365 Mindful Days

Close your eyes. Turn your attention to your breath as it flows in and out. If your attention wanders, turn it gently back to your breath. Keep doing that. You are doing mindfulness.

With practice, this simple technique (there are many variants) will quieten the nagging voice in your head, which tends to amplify the stresses and worries of your everyday life. My Year of Living Mindfully, which starts on Sunday at 15:00 and is available for a week, is an insightful documentary, not so much about how you practise mindfulness as about the mindfulness phenomenon.

An Australian television journalist called Shannon Harvey decided she would practise mindfulness meditation for 365 days, which sounds like one of those corny self-challenges of the “visit every pub in England” variety. In fact, it proves a useful framework upon which to hang an exploration of the science, philosophy and even commerce surrounding this modern, secularised version of an ancient Buddhist meditative practice. So while we see Shannon practising her meditation, listening to an app on a pair of giant white headphones in bathrooms, hairdressers, busy streets and aircraft, we are also given a huge range of interviews with experts and practitioners.

Shannon is both a thoughtful researcher and a personable interviewer and presenter. She starts with some startling statistics about the epidemic of mental health difficulties, with depression set to replace heart disease as the world’s biggest health problem by 2030, and notes the paucity of simple preventative advice. Then she goes looking for some treatment, or at least, therapy, that would be free or low-cost, available to anyone whatever their level of education and be scientifically recognised. Mindfulness meditation seems to fit the bill.

Inevitably, Shannon has a personal interest in the research: thirteen years ago, at just 24, she was diagnosed with the auto-immune disease lupus and has spent a fortune on treatments, some of them bogus, intended to manage the symptoms, which include chronic insomnia. Would mindfulness be any more successful?

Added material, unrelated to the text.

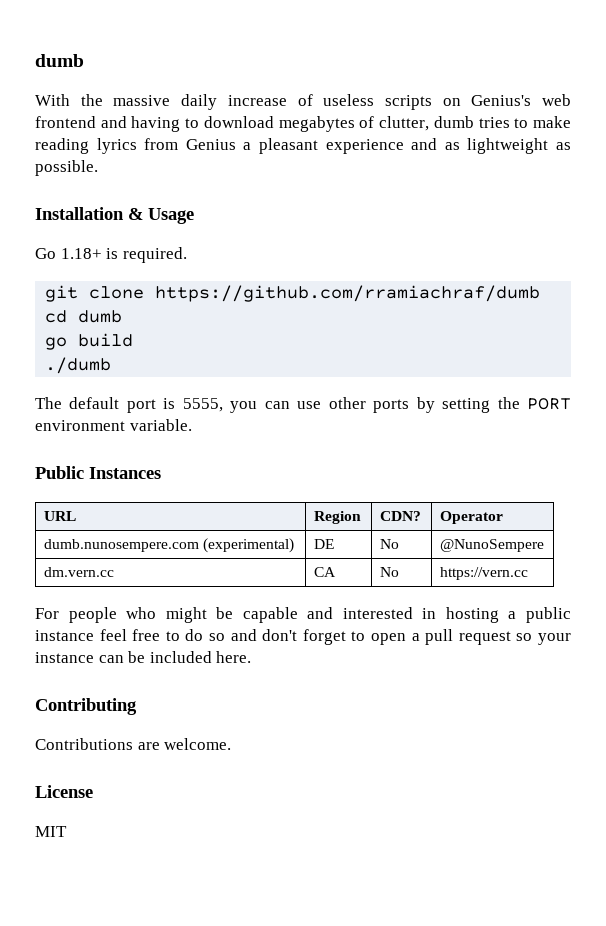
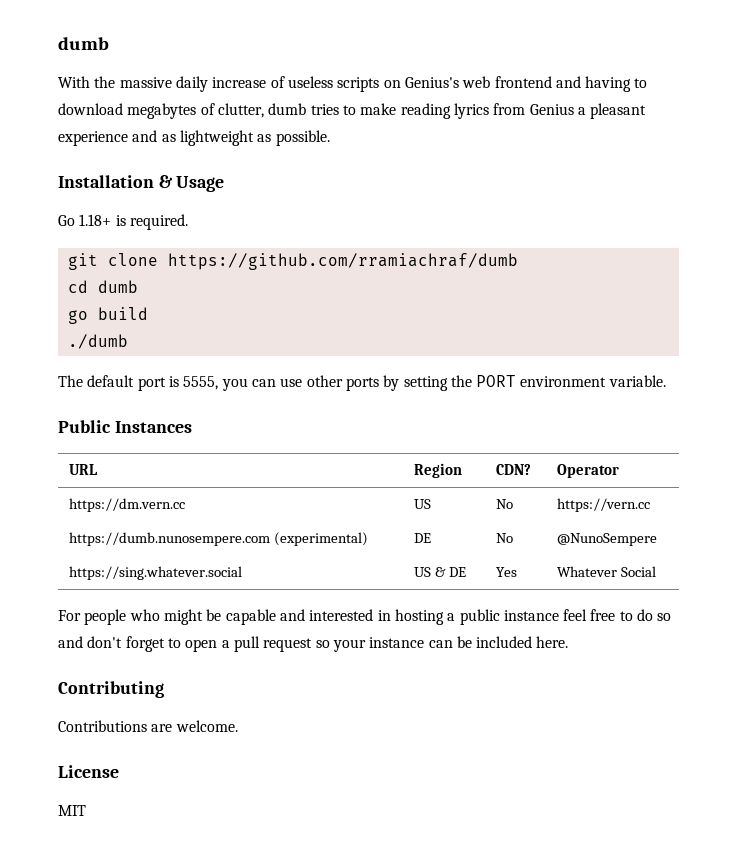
[43,539,199,552] dumb.nunosempere.com -> [68,498,185,512] [413,499,431,509] [495,499,513,509] [556,498,650,512] [68,532,270,546] https://dm.vern.cc | US | No | https://vern.cc // https://dumb.nunosempere.com
[43,567,114,577] [313,567,336,577] [379,567,399,577] [439,567,528,580] dm.vern.cc | CA | No | https://vern.cc -> [68,566,242,580] [413,567,466,577] [495,567,517,577] [556,566,656,577] https://sing.whatever.social | US & DE | Yes | Whatever Social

So she sets off on her journey, starting with 20 minutes daily on the app (called Ten Percent Happier, though many are available) and building up. Along the way, myths are dispelled. Mindfulness is not a way of relaxing; it may have been overly hyped by big corporations; it is not even particularly enjoyable. At around Day 36, Shannon announces that the voice in her head is making meditation impossible. “I’m hating it,” she says. Then, a couple of days later, on a plane journey, she experiences a brief moment of total peace, and it all begins to make sense.

I won’t go into the conclusions Shannon draws as her journey reaches its end, after a silent retreat and a visit to a refugee camp in Jordan. Suffice to say, they are as thoughtful and honest as the rest of the film has been.

Over the last few years, mindfulness has been touted as the answer to many of the problems of daily life. Around the world, it has been a business trend, embraced by everyone from Apple and Google to KPMG and Procter & Gamble. In Britain, it has been used by Transport for London – 600 people have used a mindfulness-based stress reduction programme – and the London Fire Brigade. It is used by executives to reduce the stress on future goals and to enhance the sense of being in the moment. You can breathe, you can lie down and do a “body scan”, or you can spend several minutes contemplating a raisin. You can use an app or a website – take a look at headspace.com – you can join a group, find a teacher, or you can have an expert come and address your entire workforce.

Give it a try: it costs next to nothing and it may do wonders for you. Or, sadly, you may just find it very, very boring.